Solve common candidate frustrations: It’s no surprise that candidates get frustrated throughout the talent acquisition process – beginning with their initial research about and discovery of the company. In fact, 48 per cent of consumers would rather connect with a company via live chat than any other mean of contact. On top of that 40 per cent of consumers do not care whether a chatbot or a real human helps them, as long as they are getting the help they need.
Become more human in the process: It sounds like an oxymoron, but it’s not. Enabling chatbots to provide real-time conversation and feedback with candidates helps organisations keep the human element alive. For large organisations, it’s easy for feedback and communication to slip through the cracks, and people just want to know what’s going on and have their questions answered.
Instant Feedback: 57 per cent of consumers are interested in chatbots for their instantaneity.

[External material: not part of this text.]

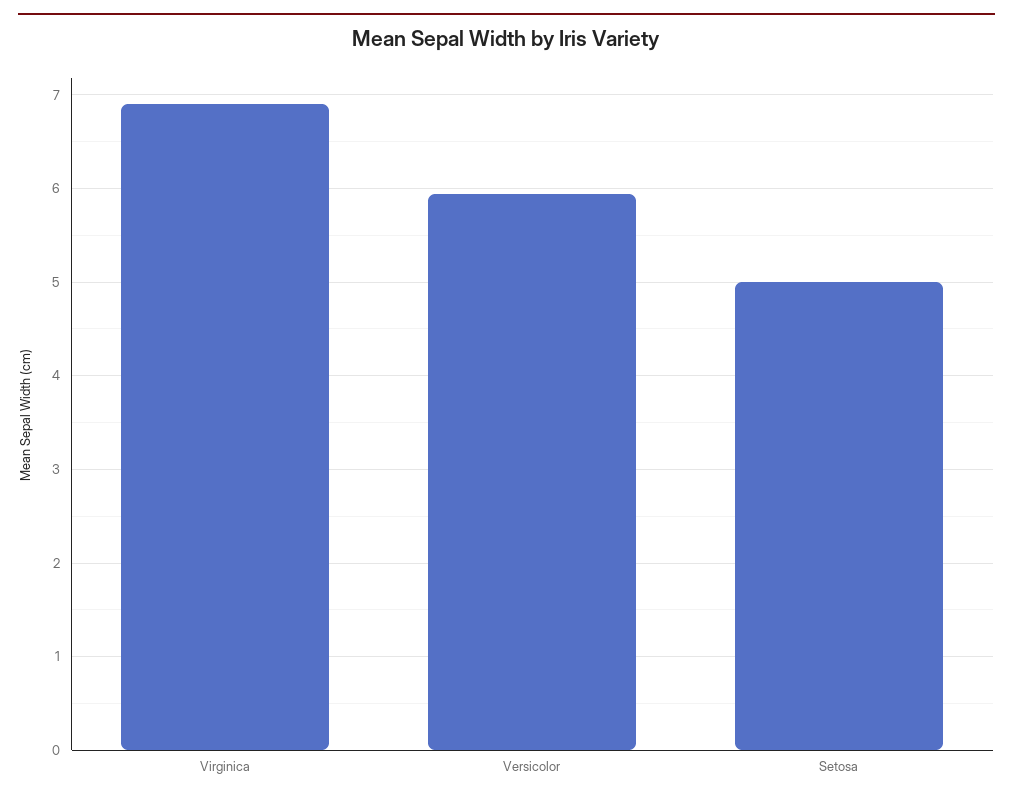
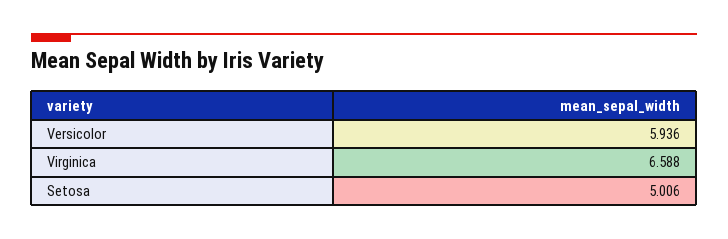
Virginica: 6.9 -> 6.588

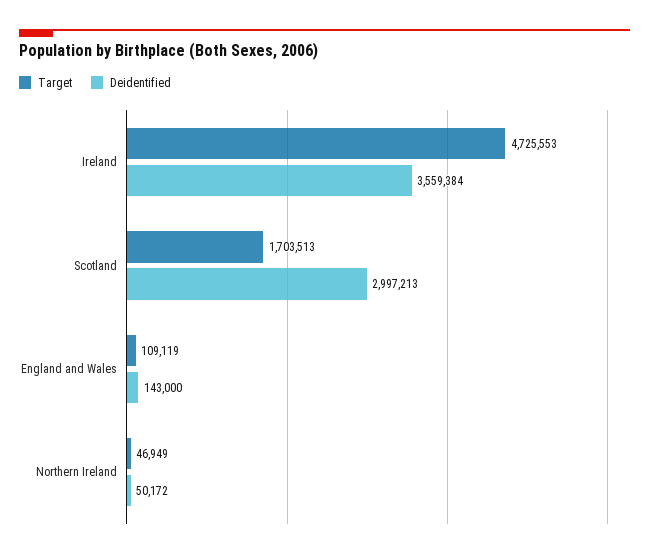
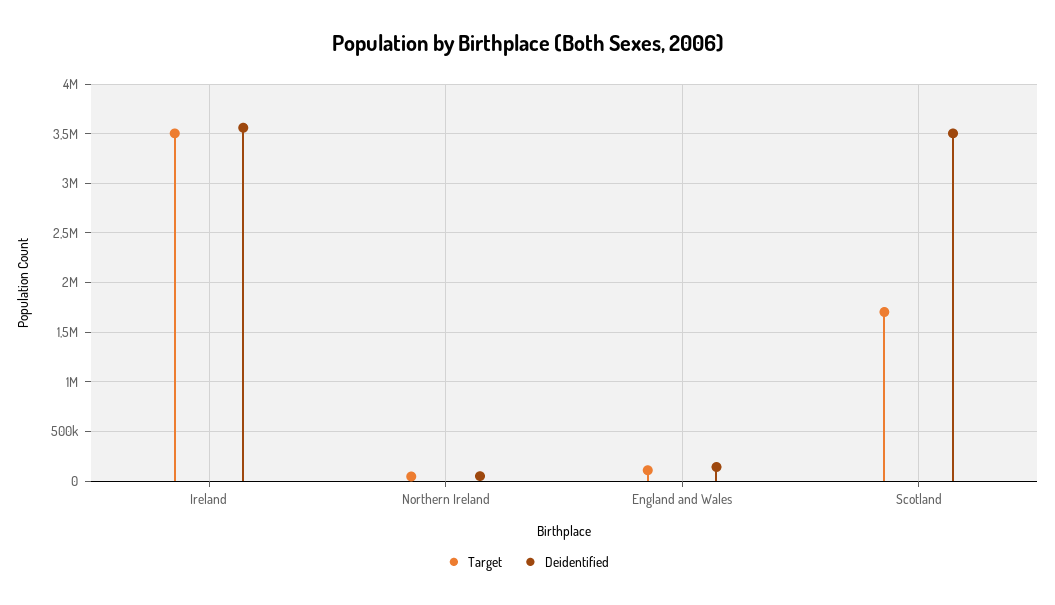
Target, Ireland: 4725553 -> 3500000
Deidentified, Scotland: 2997213 -> 3500000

Consumers report being frustrated with websites that are hard to navigate, lack of answers to simple questions, and not being able to find basic details about a company (i.e. address, hours of operation, and phone number). The same frustrations happen with candidates during the job search process.
Free up recruiters to focus on what matters most: Every individual visiting the career site or company Facebook page requires a recruiter’s attention. Through conversational commerce, prospective talent has the ability to ask initial questions, qualify potential opportunities, and learn more foundational information about a company. In addition, they can troubleshoot the application process and learn more about process expectations. This frees recruiters up to focus on meaningful conversations with top talent post-apply.
Although conversational commerce will play a huge role in the future of talent acquisition, it doesn’t mean that you can’t accommodate other mediums of communication. However, in order to become or remain competitive in an already tight talent landscape, you need to start thinking about how to integrate this into your talent acquisition function.